In a statement, Kensington and Chelsea and Westminster said the move was a result of Hammersmith and Fulham planning to set up its own in-house arrangements for services without consulting the other two councils.

‘Puzzling move’

Westminster’s council leader Nickie Aiken said: “We would not have chosen to end the tri-borough arrangements, which we believe have been a great success. However, we feel we are unable to continue with the tri-borough when we have a partner that we do not believe is committed to it as we are and appears to be making their own plans to leave.”

Nick Paget-Brown, council leader at Kensington and Chelsea, added: “What is so puzzling about Hammersmith and Fulham’s actions is that our shared children’s services department is nationally recognised as outstanding and our shared adult social care services have demonstrably stood up to the national crisis in social care than those in most other places.

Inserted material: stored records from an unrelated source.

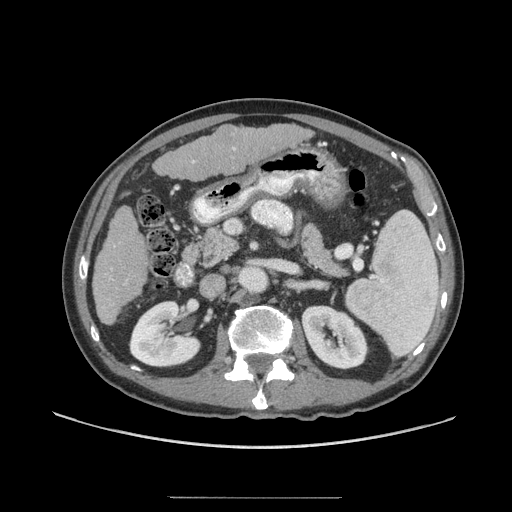
Contrast-enhanced abdominal CT (liver protocol), one axial slice. Slice 23 of 71 in the series (ordered by position). Soft-tissue window (W 400 / L 40 HU). 2.5 mm slice thickness. 512 × 512 image matrix. Case-level facts recorded for this patient, not image findings: diagnosis: hepatocellular carcinoma (patient treated with transarterial chemoembolisation; whether this scan precedes or follows treatment is not stated here); TNM stage (as recorded): Stage-I; Child-Pugh class: A; tumour nodularity: uninodular.
Outlined on this slice (semi-automatic segmentation, software-assisted and operator-edited):
- liver parenchyma outside the tumour (the mass and vessels are separate outlines, so this box may not span the whole liver): bounding box (x1, y1, x2, y2) in pixels: (92, 124, 310, 324)
- portal vein: (111, 147, 235, 282)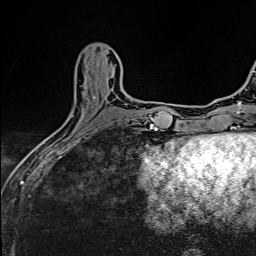
Breast MRI (dynamic contrast-enhanced), one axial slice. Position 46 of 160 along the scan axis. Cropped to one breast. Dynamic contrast-enhanced series, time point 2 of 6 at this slice position (early post-contrast). 1.5 T. TE 2.4 ms, TR 5.2 ms. 256 × 256 image matrix, field of view 193 × 193 mm. Female patient.
Annotated regions visible in this slice (semi-automatically segmented with operator editing):
- enhancing-tissue mask used for the functional tumour volume (all voxels passing the contrast-enhancement thresholds inside the analysis volume; usually the tumour): box from (x=94, y=96) to (x=96, y=99) px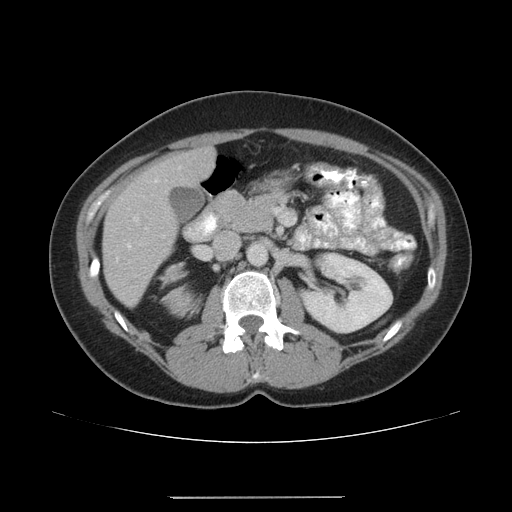
Contrast-enhanced abdominal CT, one axial slice; position 95 of 161 along the scan axis; reconstruction kernel STANDARD; intravenous contrast given; soft-tissue window (W 400 / L 40 HU); 512 × 512 image matrix, field of view 380 × 380 mm. Female patient. From the clinical record (not read from this slice): diagnosis: adrenocortical carcinoma; tumour side: right adrenal; tumour size at pathology: 9 cm; Ki-67 index: 14 %; stage (as recorded): 3.
Outlined on this slice (semi-automatically segmented with operator editing):
- mass: bounding box [x1, y1, x2, y2] px = [163, 264, 202, 319]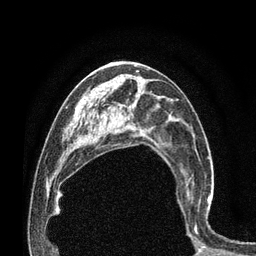
Breast MRI (dynamic contrast-enhanced), one axial slice; position 41 of 80 along the scan axis; cropped to one breast; dynamic contrast-enhanced series, time point 2 of 7 at this slice position (early post-contrast); 3 T; TE 2.1 ms, TR 4.7 ms; 2 mm slice thickness; 256 × 256 image matrix, field of view 170 × 170 mm. Female patient.
Structures marked on this image (semi-automatically segmented with operator editing):
- enhancing-tissue mask used for the functional tumour volume (all voxels passing the contrast-enhancement thresholds inside the analysis volume; usually the tumour): box from (x=184, y=176) to (x=214, y=229) px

“We will now press Hammersmith and Fulham to work with us to preserve what remains of service sharing and ensure that the unstitching of adults, children’s and public health does as little harm as possible to the people who rely on our services.”

‘Botched contracts’

Stephen Cowan, leader of Hammersmith and Fulham council, said: “We’ve had concerns for some time about the value of the ‘tri-borough’, its lack of transparency and its built-in conflicts.

“In our last two budgets, we found £31m in savings, but the tri-borough contributed no more than £200,000 of that, less than 1%. Problems with tri-borough contracts, procured by Westminster council, have cost Hammersmith and Fulham over £5m, including the botched contract for special needs transport that put our disabled children at risk.”

He added: “Triggering withdrawal is evidently a long-planned move by the two councils. I look forward to having sensible discussions with them about how we can all move on.”

More from Community Care

4 Responses to Councils to scrap ‘Tri-borough’ deal for social care services

  1. Erick March 30, 2017 at 11:01 am #

    Much muppetry – this sort of thing is exactly why they need to merge the ridiculous number of London Boroughs down to something more sustainable…

  2. Longtime SW March 30, 2017 at 11:23 am #

    ” . . . . . . . . . Problems with tri-borough contracts, procured by Westminster council, have cost Hammersmith and Fulham over £5m, including the botched contract for special needs transport that put our disabled children at risk.”

    Presumably those contracts were with ‘The Usual Suspects’ privatisation sharks??

    Only asking . . . . . .

  3. Stuart March 30, 2017 at 4:35 pm #

    Clearly these problems won’t arise in the Tory driven merging of adoption services into Regional Adoption Agencies….

  4. Louise March 30, 2017 at 10:56 pm #

    Let’s hope this is the start of the end of this merging lark and other boroughs who have been blinded by the false promise of savings will see sense. This sort of thing doesn’t work. The vulnerable suffer and stable permanent teams fall apart while the brains behind it are not held to account.